2.2 - Sample Size Determination

The estimation approach to determining sample size addresses the question: "How accurate do you want your estimate to be?" In this case, we are estimating the difference in means. This approach requires us to specify how large a difference we are interested in detecting, say B for the Bound on the margin of error, and then to specify how certain we want to be that we can detect a difference that large. Recall that when we assume equal sample sizes of n, a confidence interval for \(\mu_1-\mu_2\) is given by:

\(\left\{\bar{Y}_1-\bar{Y}_2 \pm t(1-\alpha/2;df)\cdot s\cdot \sqrt{\frac{2}{n}}\right\}\)

Where n is the sample size for each group, and df = n + n - 2 = 2(n - 1) and s is the pooled standard deviation. Therefore, we first specify B and then solve this equation:

\(B=t(1-\alpha/2;df)\cdot s\cdot \sqrt{\frac{2}{n}}\)

for n. Therefore,

\(n=\left[t(1-\alpha/2;df)\cdot s\cdot \frac{\sqrt{2}}{B}\right]^2=\left[\dfrac{t^2(1-\alpha/2;df)\cdot s^2\cdot 2}{B^2}\right]\)

Since in practice, we don't know what s will be, prior to collecting the data, we will need a guesstimate of \(\sigma\) to substitute into this equation. To do this by hand and we use z rather than t since we don't know the df if we don't know the sample size n - the computer will iteratively update the d.f. as it computes the sample size, giving a slightly larger sample size when n is small.

So we need to have an estimate of \(\sigma^2\), a desired margin of error bound B, that we want to detect, and a confidence level 1-\(\alpha\). With this, we can determine the sample size in this comparative type of experiment. We may or may not have direct control over \(\sigma^2\), but by using different experimental designs we do have some control over this and we will address this later in this course. In most cases, an estimate of \(\sigma^2\) is needed in order to determine the sample size.

One special extension of this method is when we have a binomial situation. In this case where we are estimating proportions rather than some quantitative mean level, we know that the worst-case variance, p(1-p), is where p (the true proportion) is equal to 0.5 and then we would have an approximate sample size formula that is simpler, namely \(n = 2/B^2 \text{ for } \alpha = 0.05\).

Another Two-Sample Example – Paired Samples Section

In the paired sample situation, we have a group of subjects where each subject has two measurements taken. For example, blood pressure was measured before and after a treatment was administered for five subjects. These are not independent samples, since for each subject, two measurements are taken, which are typically correlated – hence we call this paired data. If we perform a two-sample independent t-test, ignoring the pairing for the moment we lose the benefit of the pairing, and the variability among subjects is part of the error. By using a paired t-test, the analysis is based on the differences (after – before) and thus any variation among subjects is eliminated.

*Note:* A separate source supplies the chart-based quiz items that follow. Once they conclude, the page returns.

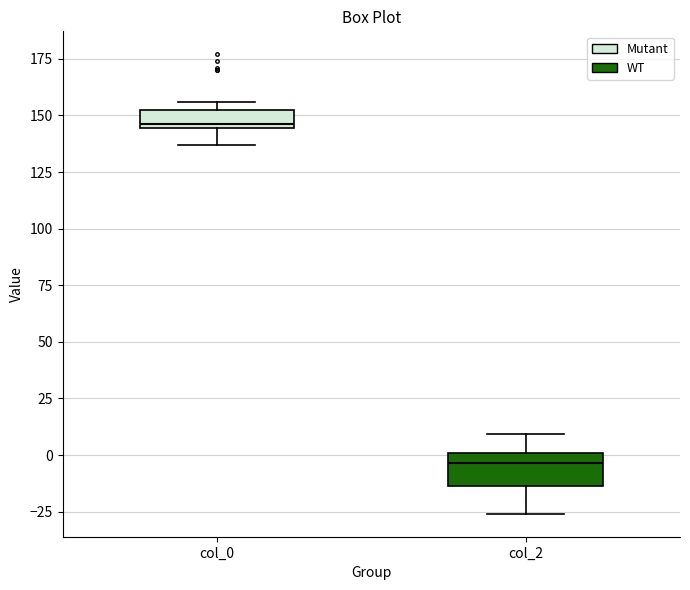

Which box is the tallest, from its lower edge to its upper edge?

col_2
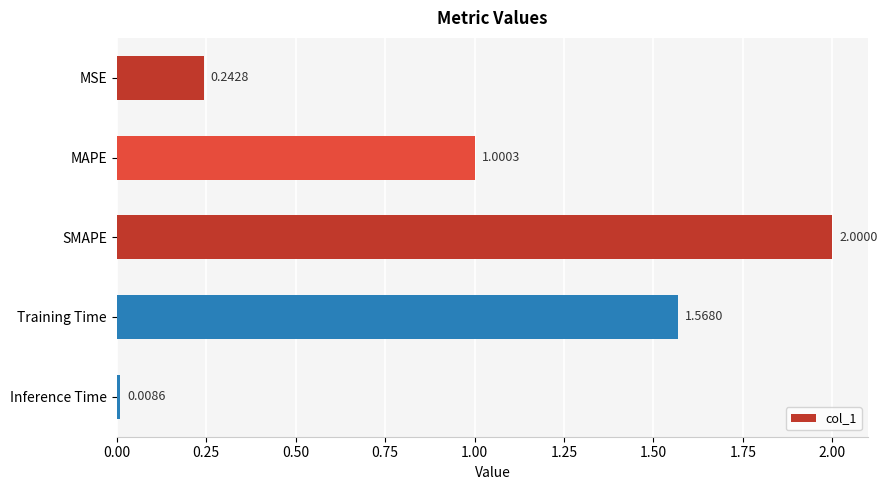

Are the bars horizontal?

Yes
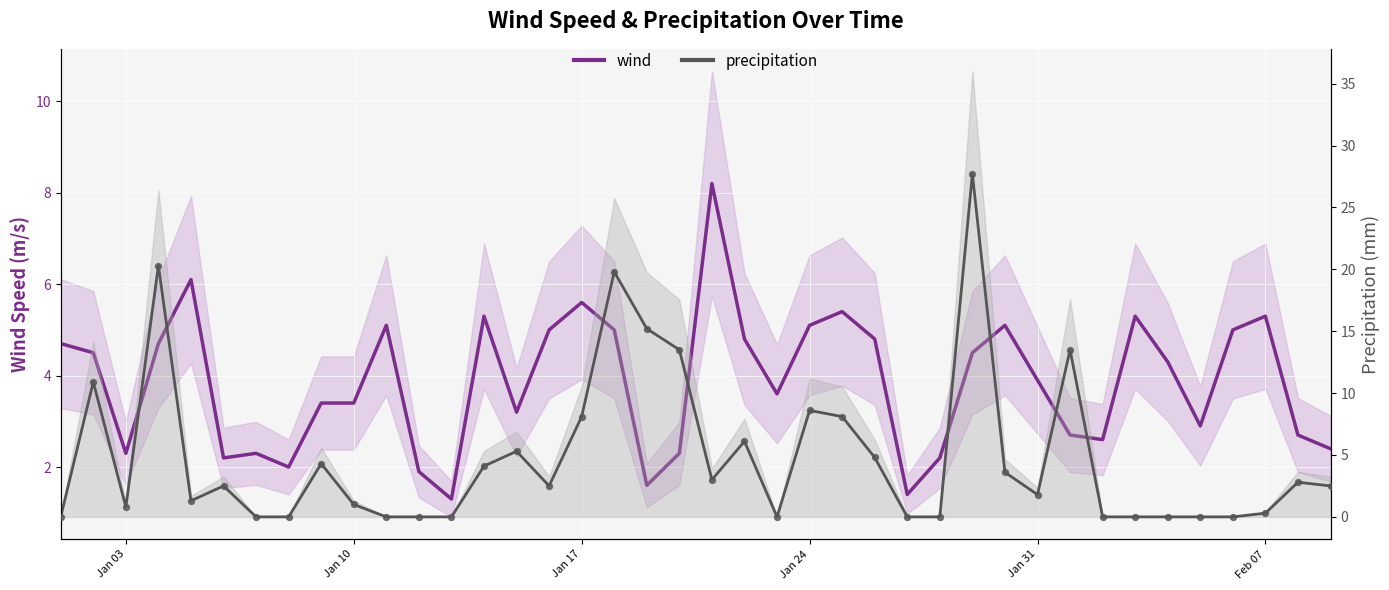

At how many categories does at least one series exceed 23?

1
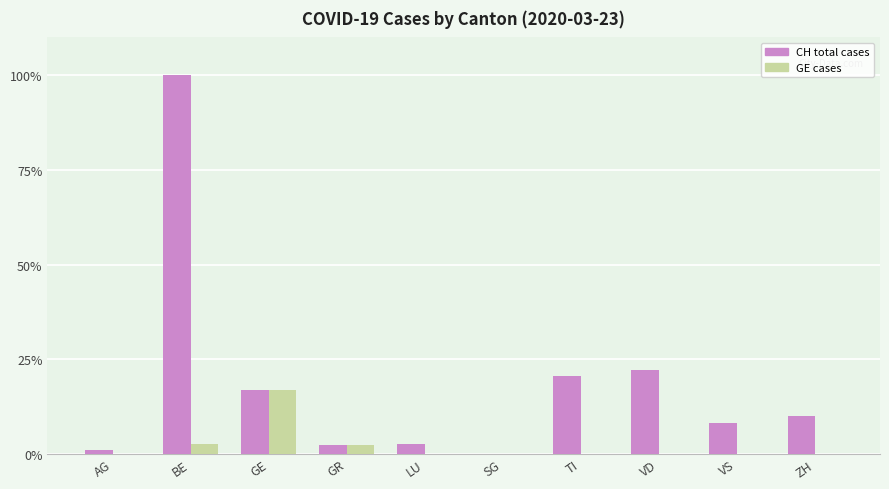

The value of CH total cases at GE is 16.8. True or false?

True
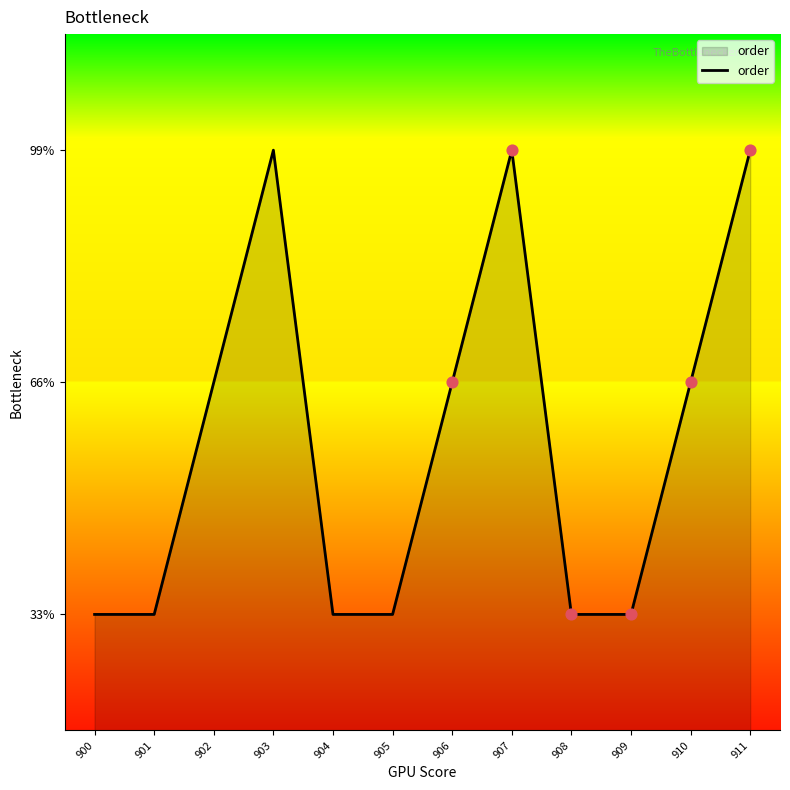

What is the ratio of the value at 909 to the value at 900?

1.0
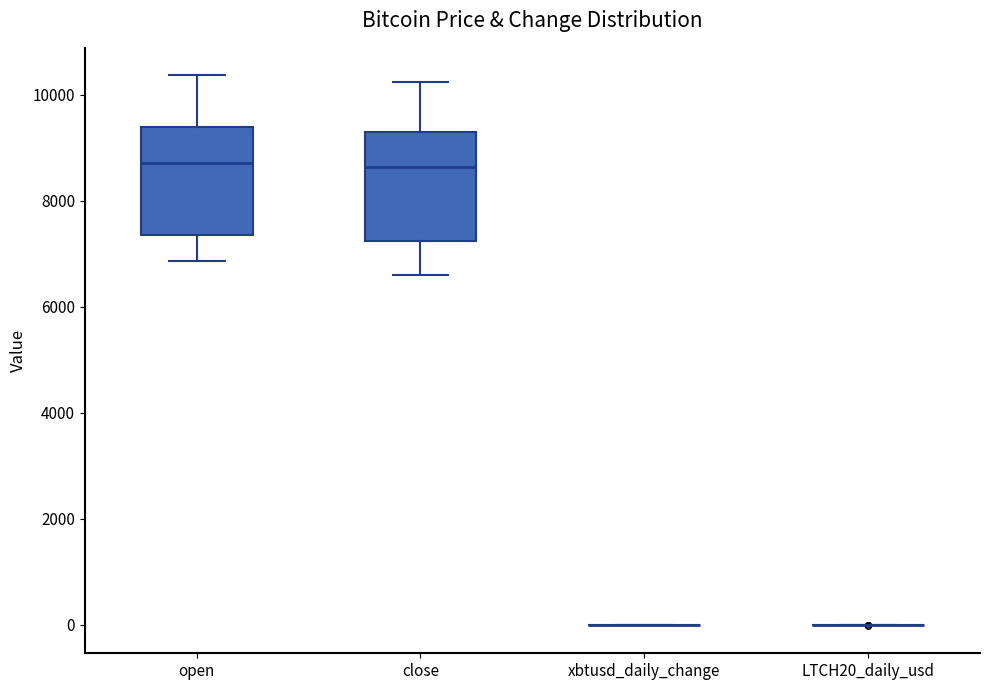

Reading left to right, read every box against the y-axis: the position of its median line, the range the box covers, and the ends of its whiskers. The values are not printed on the chart, so give them approximately, as read against the axis.

open: median 8800, box 7400 to 9400, whiskers 6800 to 10400
close: median 8600, box 7200 to 9400, whiskers 6600 to 10200
xbtusd_daily_change: box collapsed to a line at 0, whiskers 0 to 0
LTCH20_daily_usd: box collapsed to a line at 0, whiskers 0 to 0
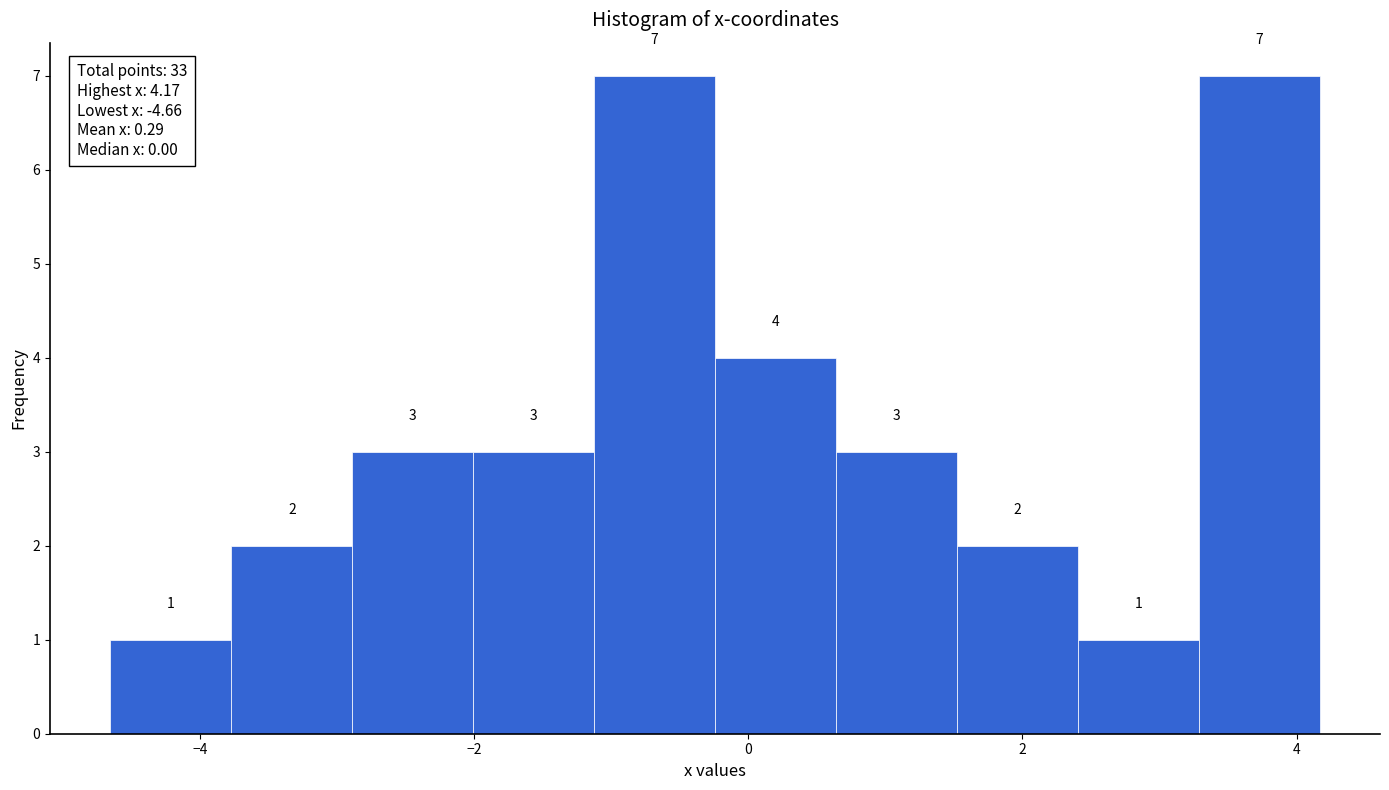

Reading left to right, list every bar in this chart as the range it spans on the x-axis followed by its height. The bar edges are not printed on the chart, so give them approximately, as read against the axis.

-4.6 to -3.8: 1
-3.8 to -2.8: 2
-2.8 to -2.0: 3
-2.0 to -1.2: 3
-1.2 to -0.2: 7
-0.2 to 0.6: 4
0.6 to 1.6: 3
1.6 to 2.4: 2
2.4 to 3.2: 1
3.2 to 4.2: 7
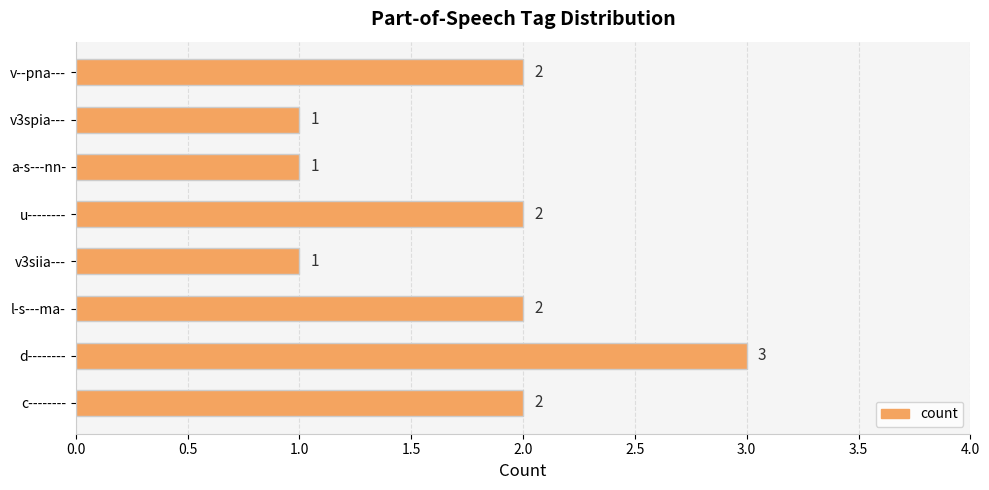

Count the number of data series in this chart.

1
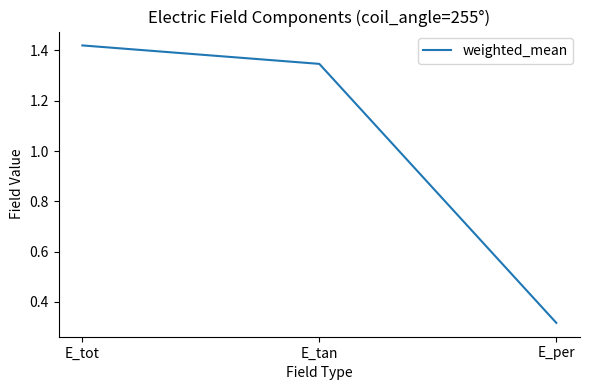

Rank the categories by value from lowest to highest.

E_per, E_tan, E_tot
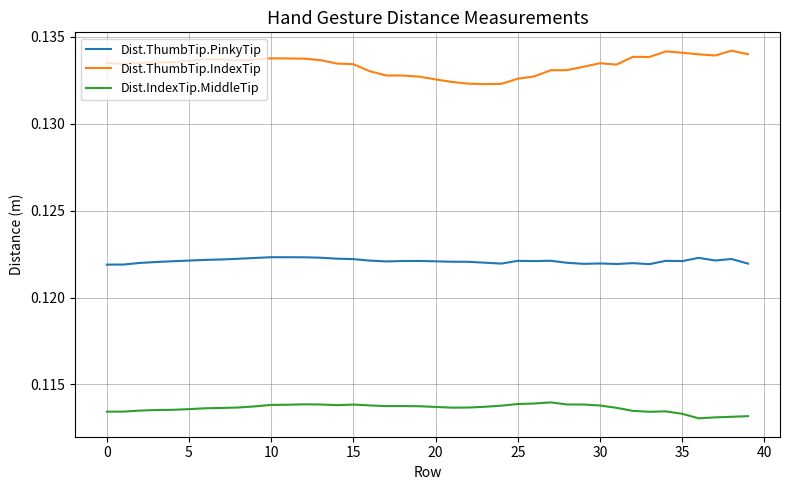

True or false: Dist.ThumbTip.PinkyTip and Dist.ThumbTip.IndexTip cross at least once.

False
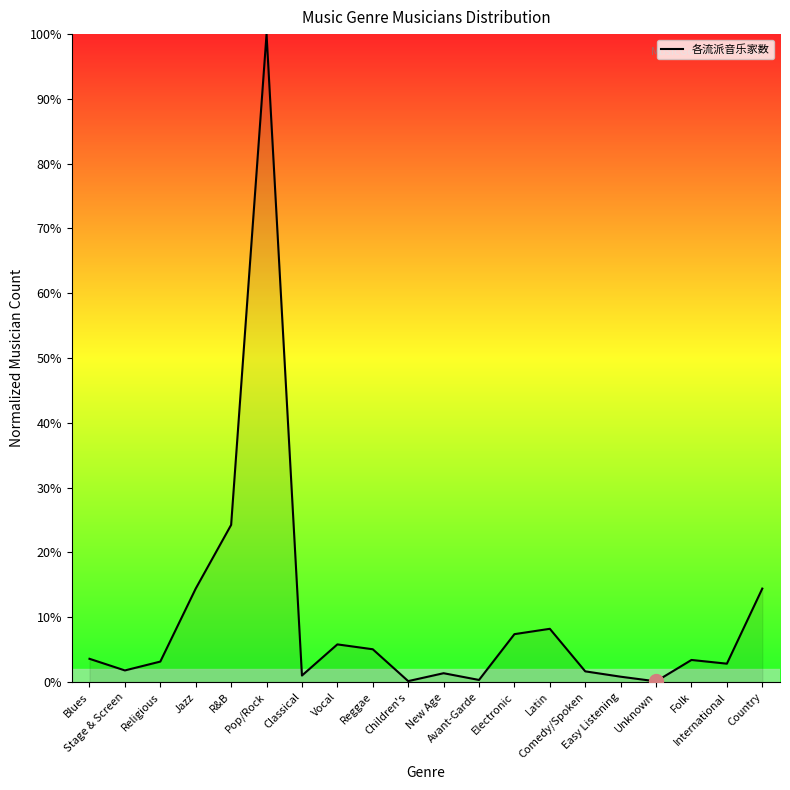

What is the maximum value shown in the chart?

100.0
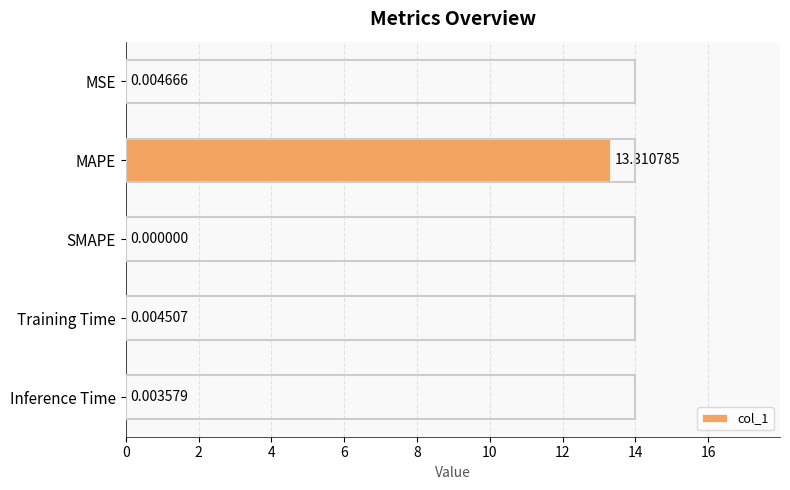

Which category has the highest value across all series?

MAPE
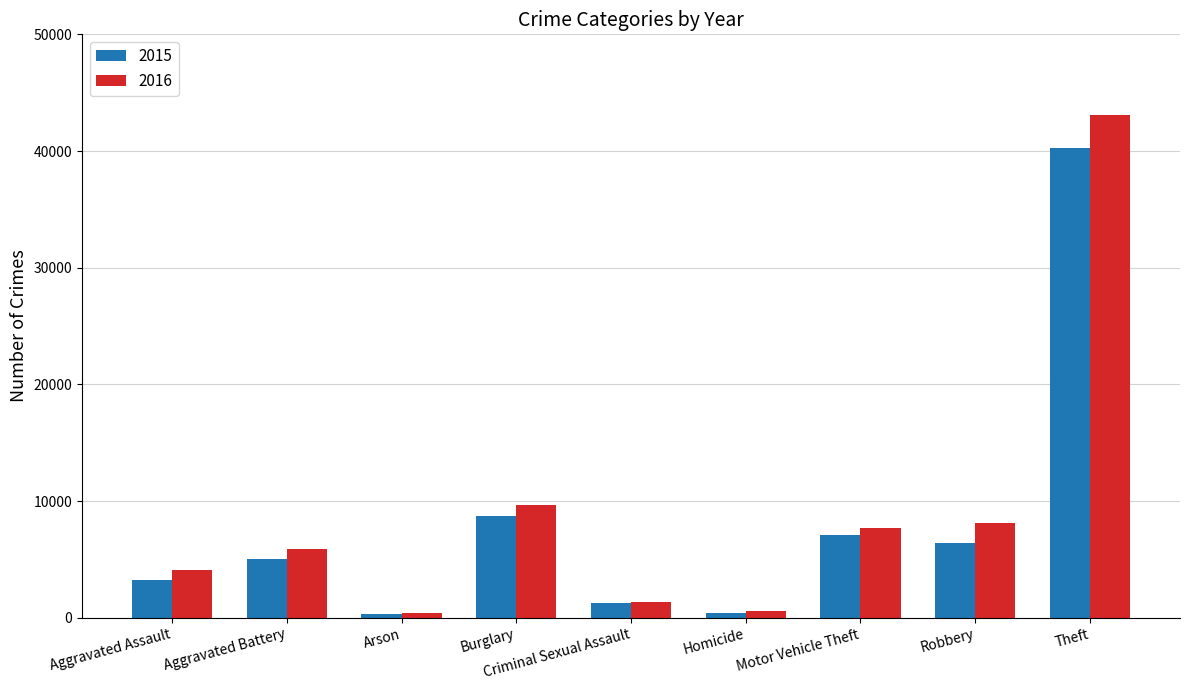

How many data points does each series have?

9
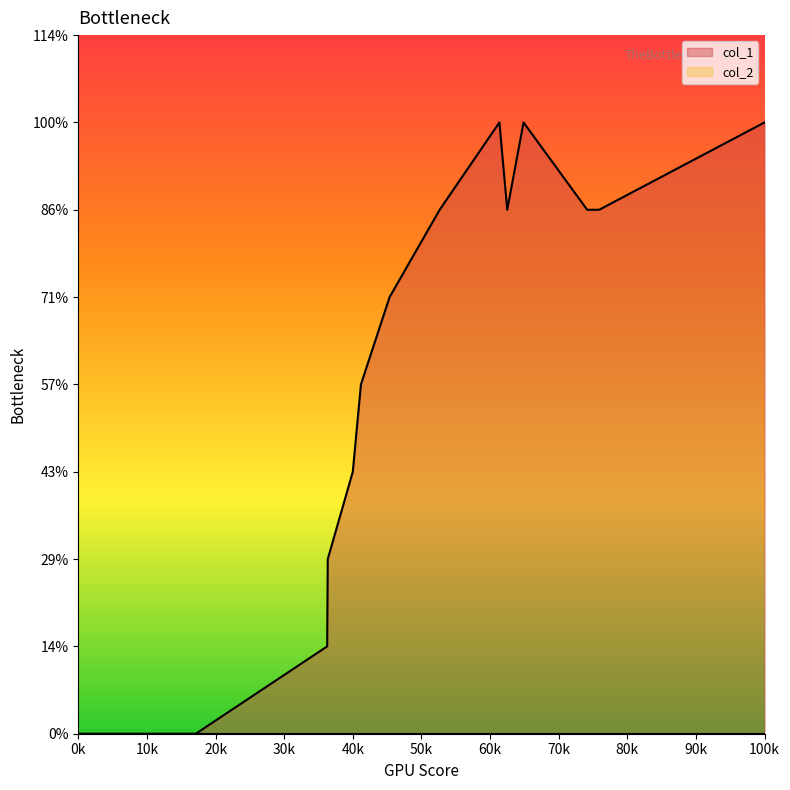

Does the chart display data point markers on the line(s)?

No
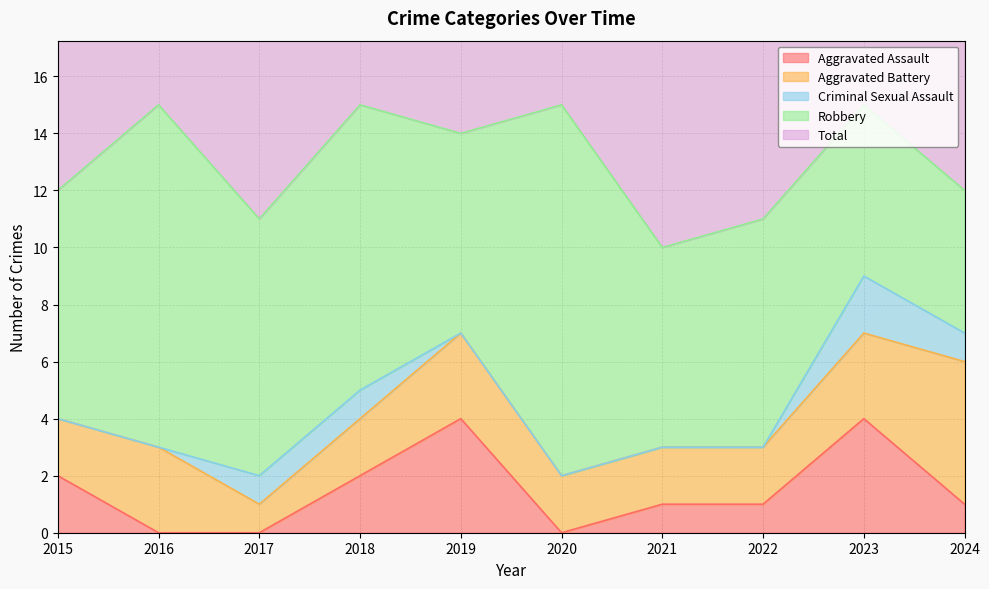

Reading right to left, extract all data points from this chart.

Aggravated Assault: 1	4	1	1	0	4	2	0	0	2
Aggravated Battery: 5	3	2	2	2	3	2	1	3	2
Criminal Sexual Assault: 1	2	0	0	0	0	1	1	0	0
Robbery: 5	6	8	7	13	7	10	9	12	8
Total: 12	15	11	10	15	14	15	11	15	12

In our Minitab output, we show the example with Blood Pressure on five subjects.

By viewing the output, we see that the different patients' blood pressures seem to vary a lot (standard deviation about 12) but the treatment seems to make a small but consistent difference with each subject. Clearly, we have a nuisance factor involved - the subject - which is causing much of this variation. This is a stereotypical situation where because the observations are correlated and paired and we should do a paired t-test.

These results show that by using a paired design and taking into account the pairing of the data we have reduced the variance. Hence our test gives a more powerful conclusion regarding the significance of the difference in means.

The paired t-test is our first example of a blocking design. In this context, the subject is used as a block, and the results from the paired t-test are identical to what we will find when we analyze this as a Randomize Complete Block Design from lesson 4.